Thank you for your help.


----------



## Vetta1 (Oct 14, 2011)

qnzillwill said:


> hey guys,
> 
> Im starting a clothing line, and i was confused with some things. For me to buy shirts wholesale off Alstyles, i must have a DBA and Resale number. I know i have to get a trademark for my brand name. I was confused about the business licenses. I see theres sole proprietorships, LLCS, C-corp, S-corp etc. Is a DBA a different kind of lisence rather than an LLC and sole proprietorship, or is it something you buy on top of the lisence you already have? Can i just get a DBA and star from there? I need something that will give me my tax id, have my business name filed, and let me use my name. Also, when signing up for a LLC it said that the company name must have LLC after it. Does this mean I have to put LLC behind it everytime it is used? If so, what kind of lisence can i get that i dont have to do this for or one that other clothing brands use? (I am starting the business by myself not selling at a store but by hand and website) But i plan on it progressing to the point where i will have my own store selling my brand with employees. Also, how do taxes work? I heard when selling off a site, you can only tax the consumers from your state. Do I get taxed every month and have my tax payment determined by me writing down how much i make annually? How do they know how much to tax me?
> 
> Thank you for your help.


Good questions especially the last part about the taxes--that's what I've been trying to find some more info on--I've been on the IRS site and Dept. of Revenue site for my state and all that tax talk is confusing. Trying to figure everything out on my own without having to hire someone lol, since I am looking into just doing a small home based business. Everything else I am more familiar with now that I've been researching on here  Too bad it's been a couple of months and nobody still hasn't answer your question.


----------



## kimura-mma (Jul 26, 2008)

A DBA is a type of business registration. If you are a sole proprietorship, you can register a DBA instead of an LLC or Corp. This will allow you to get a Tax ID number and any other paperwork that your state requires.

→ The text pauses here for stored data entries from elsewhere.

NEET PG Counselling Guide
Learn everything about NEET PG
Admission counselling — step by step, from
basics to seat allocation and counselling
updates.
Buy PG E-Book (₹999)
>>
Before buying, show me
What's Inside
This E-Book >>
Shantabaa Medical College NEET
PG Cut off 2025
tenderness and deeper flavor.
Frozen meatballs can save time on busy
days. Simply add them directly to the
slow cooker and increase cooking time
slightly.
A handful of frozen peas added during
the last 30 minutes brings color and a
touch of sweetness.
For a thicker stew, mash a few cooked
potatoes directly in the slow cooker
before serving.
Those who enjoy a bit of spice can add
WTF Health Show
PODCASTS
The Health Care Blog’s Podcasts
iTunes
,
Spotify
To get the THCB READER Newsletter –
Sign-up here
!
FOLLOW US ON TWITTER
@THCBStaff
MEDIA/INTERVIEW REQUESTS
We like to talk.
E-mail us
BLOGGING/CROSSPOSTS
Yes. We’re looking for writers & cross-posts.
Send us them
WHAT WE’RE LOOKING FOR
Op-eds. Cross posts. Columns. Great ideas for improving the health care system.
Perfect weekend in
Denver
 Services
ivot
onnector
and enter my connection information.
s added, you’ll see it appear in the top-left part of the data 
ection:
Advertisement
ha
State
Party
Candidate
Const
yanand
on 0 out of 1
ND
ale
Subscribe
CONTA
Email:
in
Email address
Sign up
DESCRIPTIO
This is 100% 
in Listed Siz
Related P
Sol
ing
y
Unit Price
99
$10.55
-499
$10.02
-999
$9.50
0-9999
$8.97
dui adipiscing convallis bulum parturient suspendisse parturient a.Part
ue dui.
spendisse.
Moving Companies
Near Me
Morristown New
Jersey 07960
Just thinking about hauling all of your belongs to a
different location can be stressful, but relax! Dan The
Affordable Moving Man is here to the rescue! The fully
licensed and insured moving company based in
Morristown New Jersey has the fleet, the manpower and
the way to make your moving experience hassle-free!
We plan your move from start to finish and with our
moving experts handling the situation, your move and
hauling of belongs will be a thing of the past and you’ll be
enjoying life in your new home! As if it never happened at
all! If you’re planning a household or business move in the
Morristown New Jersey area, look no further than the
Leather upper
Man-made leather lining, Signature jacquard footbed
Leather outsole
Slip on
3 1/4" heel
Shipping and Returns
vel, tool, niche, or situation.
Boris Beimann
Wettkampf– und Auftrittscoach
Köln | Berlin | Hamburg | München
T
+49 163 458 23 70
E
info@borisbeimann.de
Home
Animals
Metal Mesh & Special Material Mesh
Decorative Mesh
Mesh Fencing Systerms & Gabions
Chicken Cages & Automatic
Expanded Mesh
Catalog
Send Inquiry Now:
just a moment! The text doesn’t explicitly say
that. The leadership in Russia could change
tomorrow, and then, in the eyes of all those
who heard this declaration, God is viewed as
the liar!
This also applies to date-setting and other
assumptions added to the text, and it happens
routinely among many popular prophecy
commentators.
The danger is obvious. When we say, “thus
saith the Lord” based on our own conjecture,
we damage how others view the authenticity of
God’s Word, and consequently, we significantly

If you choose to register an LLC, then you need to use the LLC suffix for any corporate matters. If you also have a trade name (or brand name), then it does not need to be used when using the trade name. For example, you would use the LLC on corporate letterhead, invoices, etc. It does not need to be used on hangtags, t-shirt designs, ads, etc.

For online sales, you only collect sales tax for orders that ship within your own state. You charge them the appropriate % based on their county. If you sell by hand, you also need to collect sales tax for those sales. Again, you would charge the % based on the county you're in when making the sale. Then every period (depends on the state, but I believe most are quarterly), you submit the collected sales tax to the state tax office.

And then every year, you need to report your earnings on a yearly tax return. As a sole proprietor, you may be able to include it on your personal return instead of filing a separate business return. Check with a local accountant to be sure.


----------



## Vetta1 (Oct 14, 2011)

Thanks Tim, you summed it up very nicely.


----------